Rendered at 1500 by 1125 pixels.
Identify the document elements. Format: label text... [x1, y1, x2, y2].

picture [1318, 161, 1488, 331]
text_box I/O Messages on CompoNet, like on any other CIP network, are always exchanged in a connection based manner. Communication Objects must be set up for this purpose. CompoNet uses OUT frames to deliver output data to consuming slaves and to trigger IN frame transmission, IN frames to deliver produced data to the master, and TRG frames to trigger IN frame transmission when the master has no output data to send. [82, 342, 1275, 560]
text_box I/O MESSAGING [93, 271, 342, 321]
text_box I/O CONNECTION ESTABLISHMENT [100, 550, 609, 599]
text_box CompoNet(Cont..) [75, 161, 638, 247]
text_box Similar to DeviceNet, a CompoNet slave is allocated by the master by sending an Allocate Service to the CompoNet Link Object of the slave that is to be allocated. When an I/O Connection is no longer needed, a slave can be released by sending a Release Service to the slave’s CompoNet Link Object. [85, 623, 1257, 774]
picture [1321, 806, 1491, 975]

==

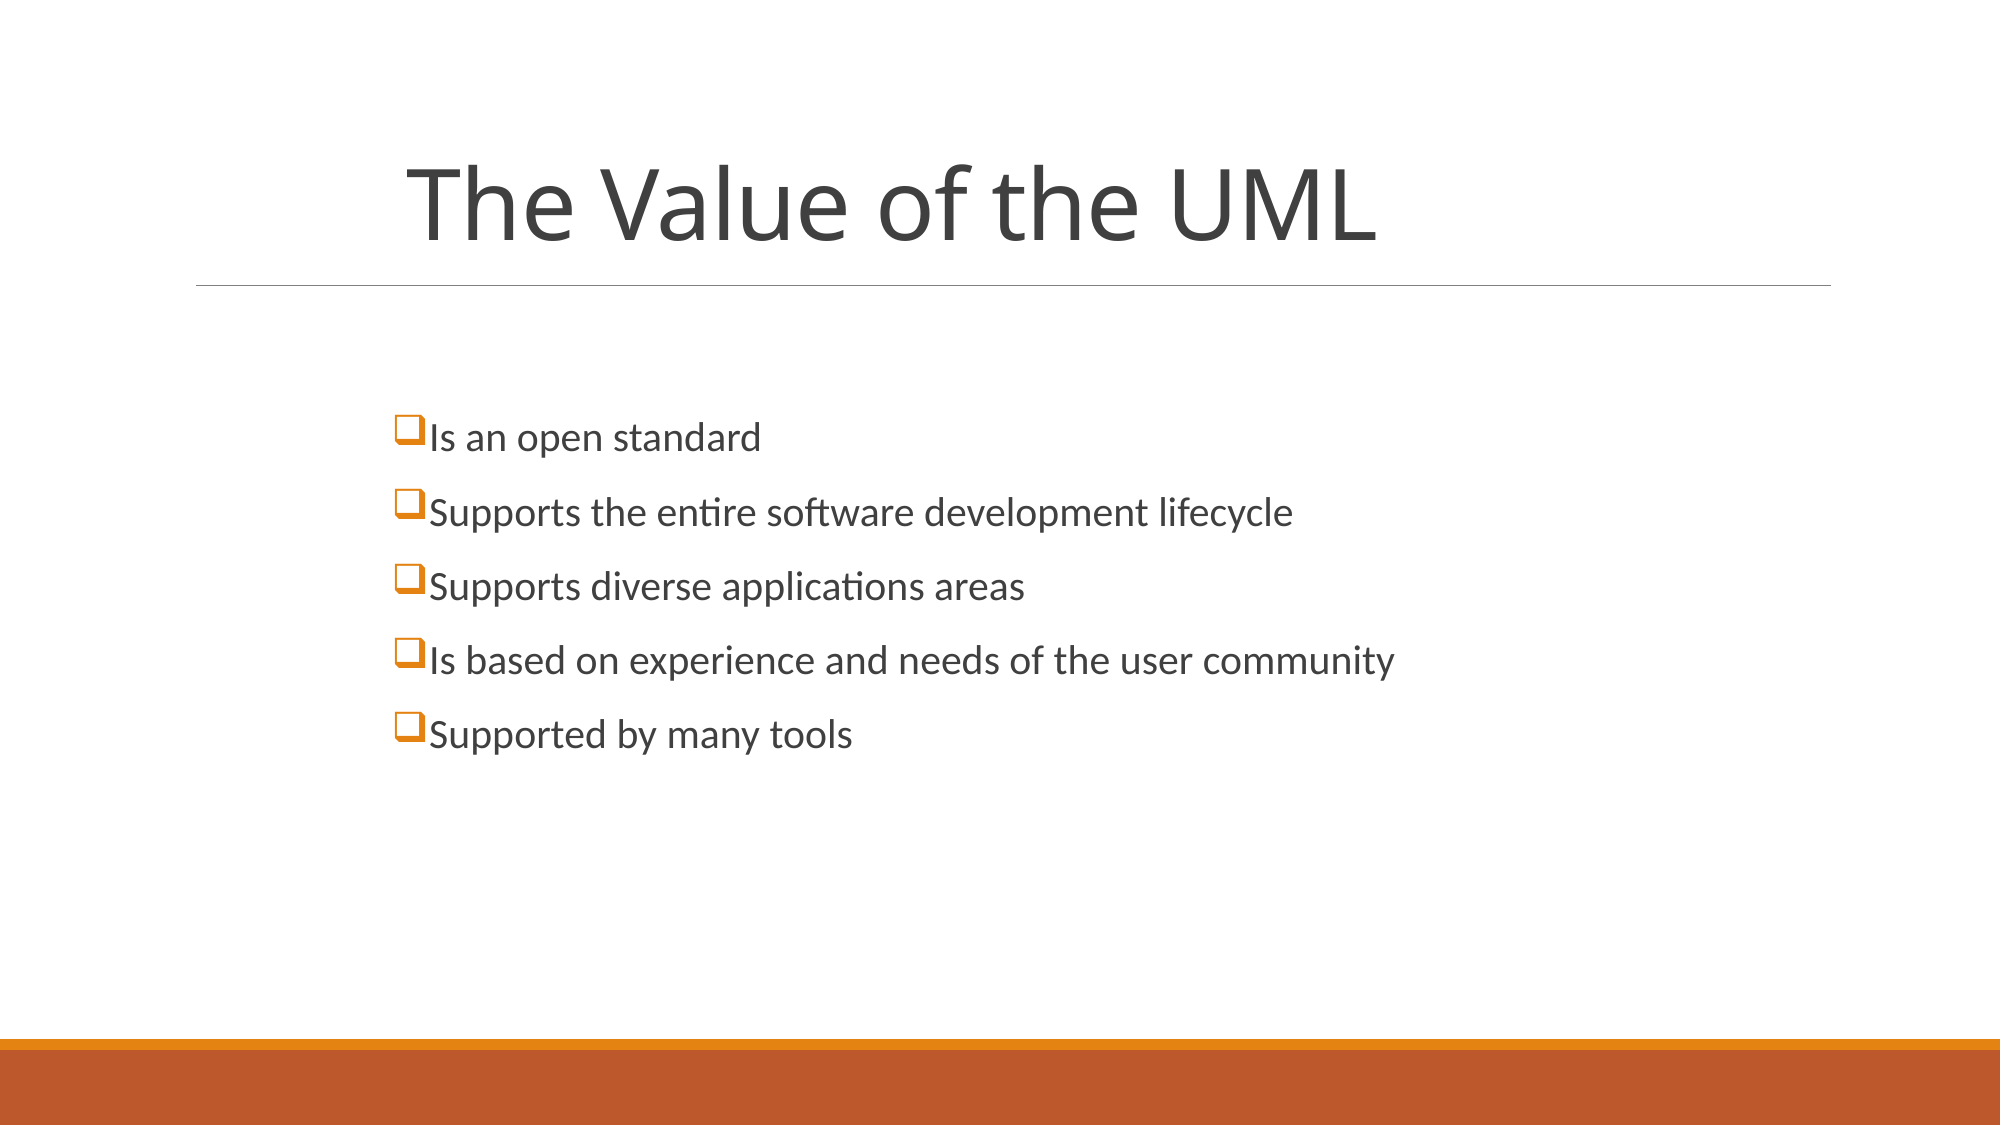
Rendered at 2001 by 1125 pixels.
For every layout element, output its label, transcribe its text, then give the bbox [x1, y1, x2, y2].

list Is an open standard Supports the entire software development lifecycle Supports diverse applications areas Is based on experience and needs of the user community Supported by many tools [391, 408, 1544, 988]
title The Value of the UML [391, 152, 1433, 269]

...

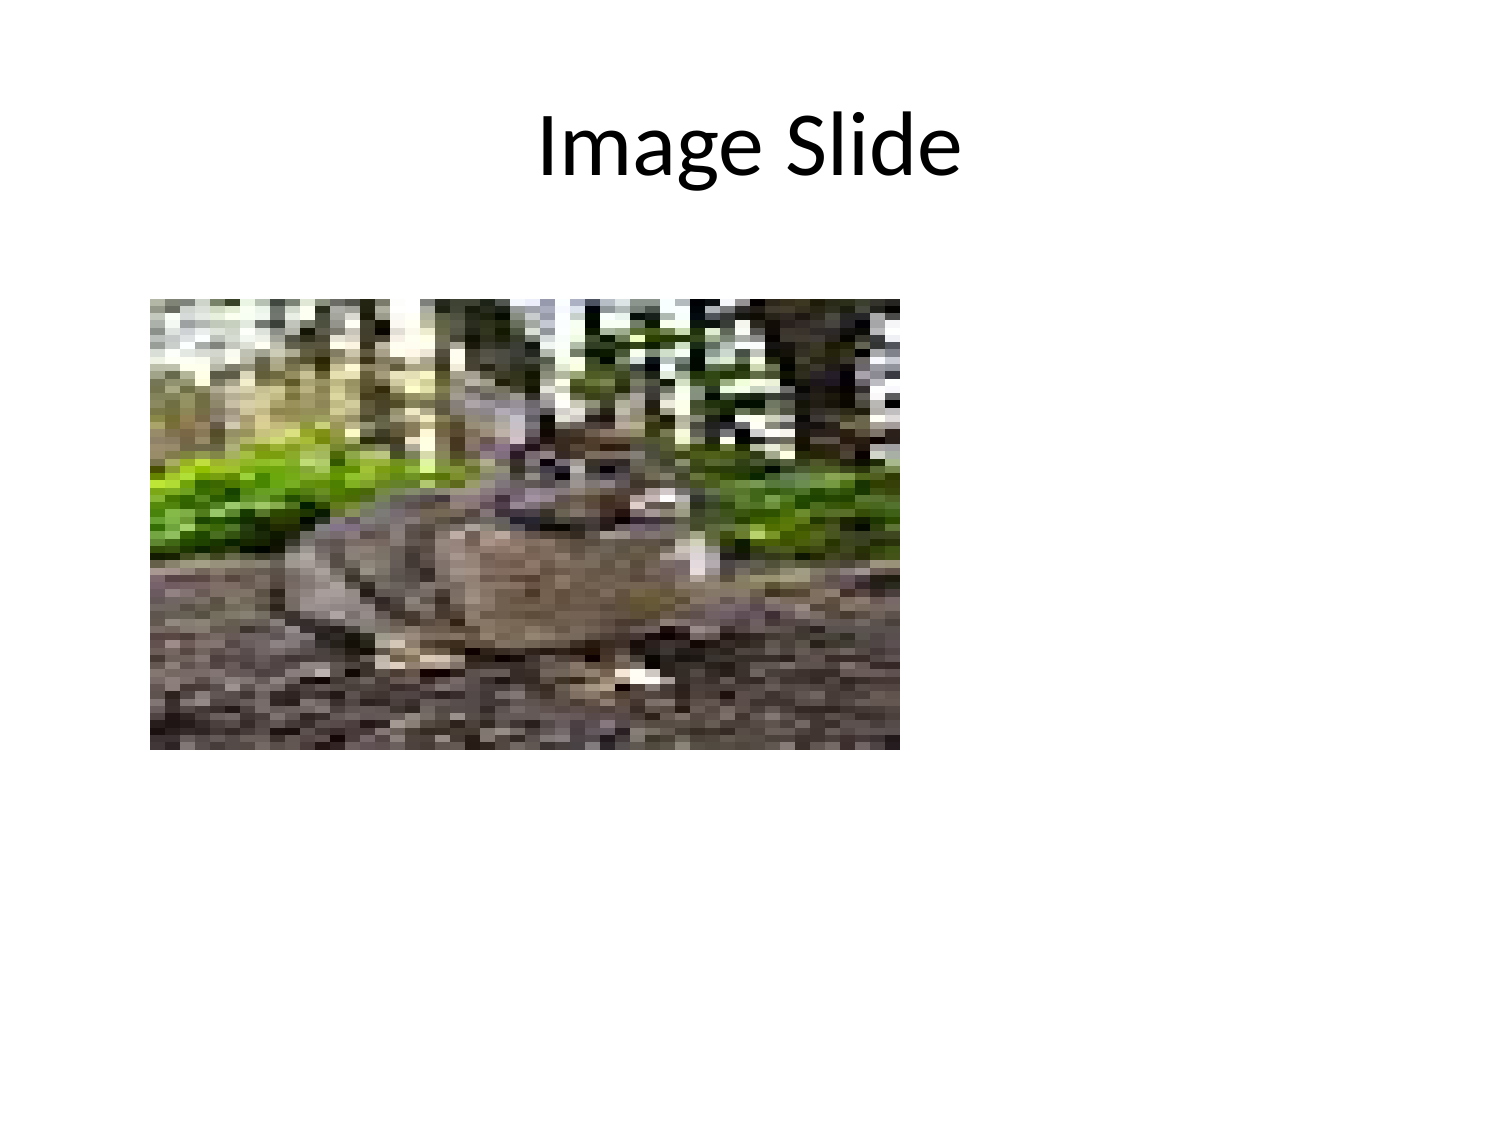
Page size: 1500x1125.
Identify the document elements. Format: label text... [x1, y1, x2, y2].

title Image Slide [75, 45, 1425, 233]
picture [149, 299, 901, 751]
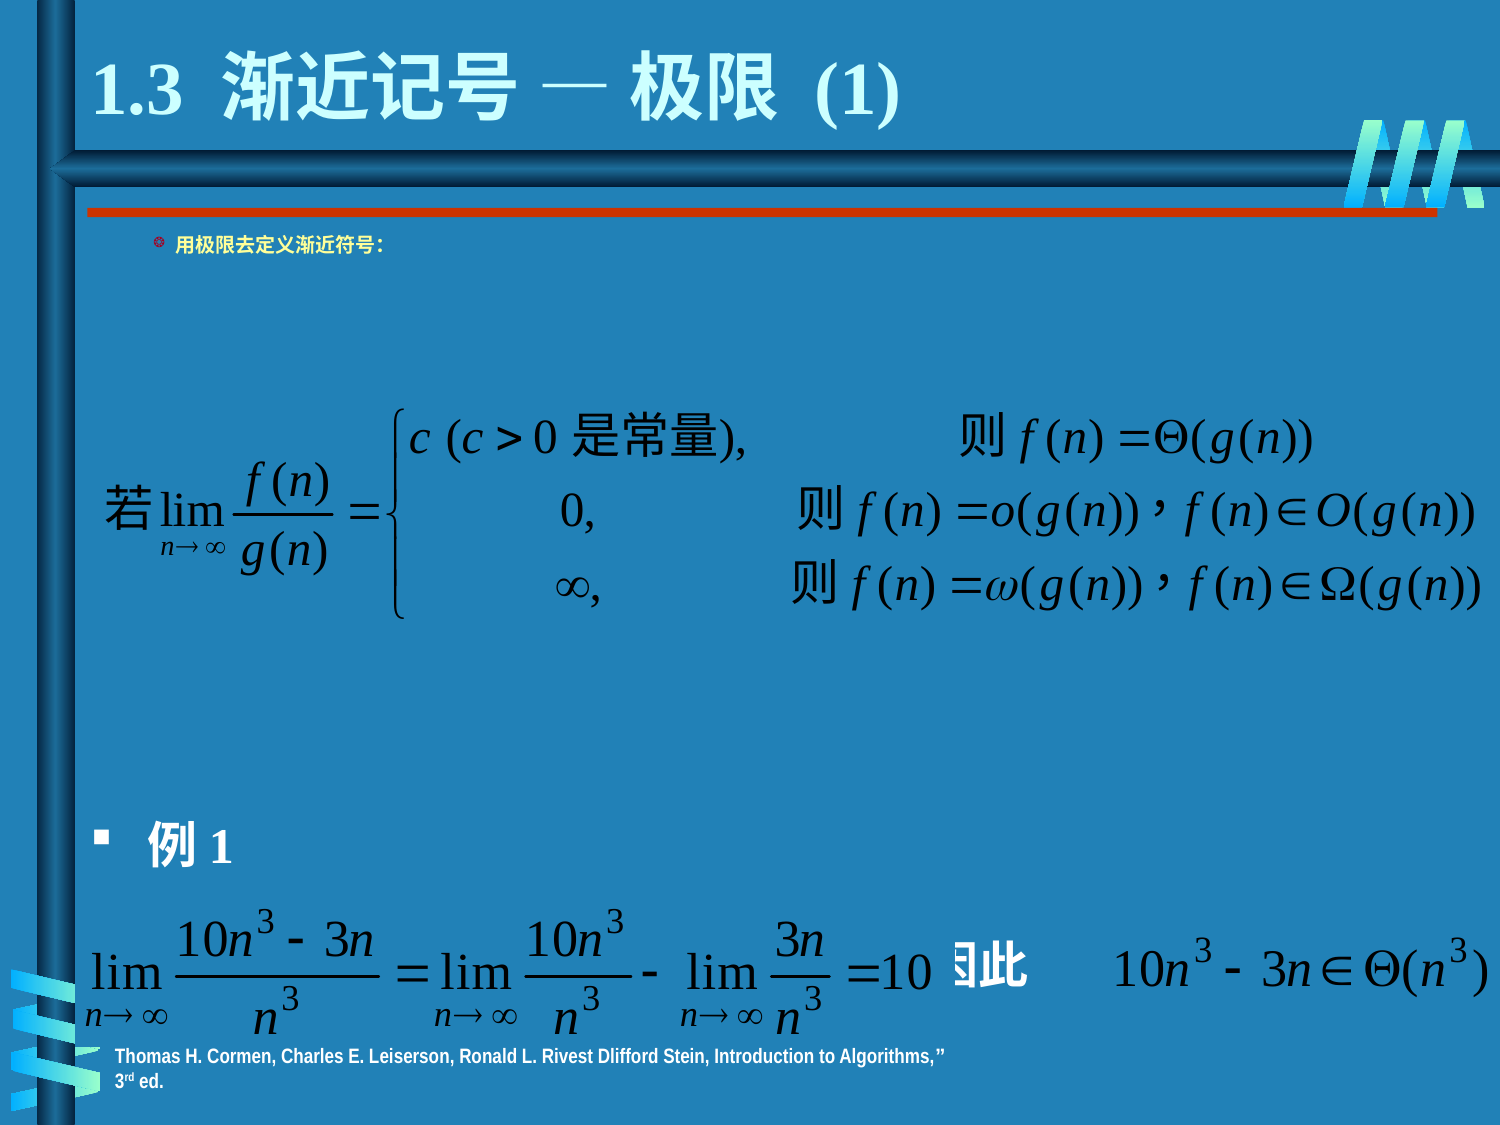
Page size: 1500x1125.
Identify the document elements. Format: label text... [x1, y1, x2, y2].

* EXERCISE OBJECTIVE:
Each line of the material with the word "pixels" in it should be listed.

* EXERCISE RESULT:
Rendered at 1500 by 1125 pixels.
Rendered at 2001 by 1125 pixels.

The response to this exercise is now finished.